Kristen Stewart has responded to the backlash over her new movie crimes of the futureafter critics reportedly walked out on a screening of the project.
The spencer The actress’s latest release is a crossover of horror and science fiction, which will premiere at the Cannes Film Festival on May 23. The film is set in a dystopian future where humans begin to experience abnormal organ mutations, with Kristen playing the investigative surgeon Timlin. She also stars alongside james link Actress Lea Seydoux and Viggo Mortensen (Green Book), who play a couple turning bodily mutations into a sexual performance.
As the synopsis suggests, the gory theme of the film gives way to some pretty graphic scenes, and one of them also includes the autopsy of a child. The scenes caused some viewers to walk out of a press screening of the film in Cannes, with Kristen now reacting to criticism.
Following the backlash, Kristen spoke about how director David Cronenberg’s body horror movies can often be “difficult” to watch, while also referencing the fact that walkouts tend to happen every year at Cannes.
speaking to Well-informed personShe explained, “Everyone loves to talk about how their films are hard to watch and it’s funny to talk about people leaving Cannes screenings.”

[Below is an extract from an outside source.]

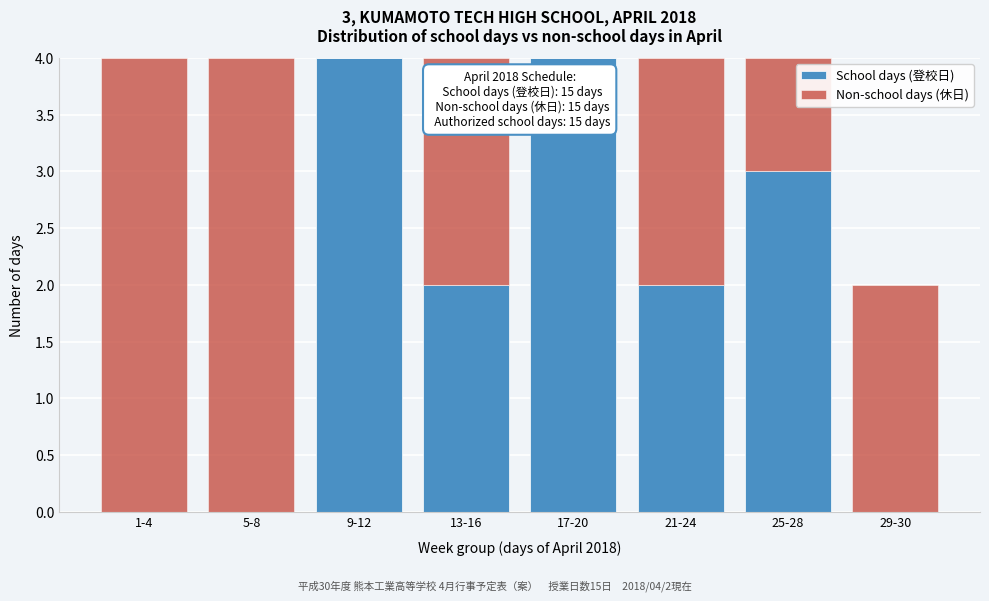

Reading left to right, what are the values for School days (登校日)?

1-4=0	5-8=0	9-12=4	13-16=2	17-20=4	21-24=2	25-28=3	29-30=0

Kristen went on to reveal more about what motivated her to want to star in a Cronenberg film, despite its graphic reputation.
She told the publication, “Every one of the weird, open bruises in his movies, it makes me gasp. You want to lean into that,” she said. “And I’m never disgusted. The way I feel is through really visceral desire and that’s the only reason we’re alive. We’re sacks of pleasure.”
Kristen previously had a strange response to positive reviews of her 2021 movie spencerafter being proposed to win an Oscar (she was later nominated for Best Actress, but did not win).
“I don’t give a damn,” Kristen said. Variety at the time. “The Oscars are such a fun thing. There are so many incredible movies and performances that are rarely seen. It definitely says something about where we are as a cumulative presence: what we’re seeing, what matters to us.”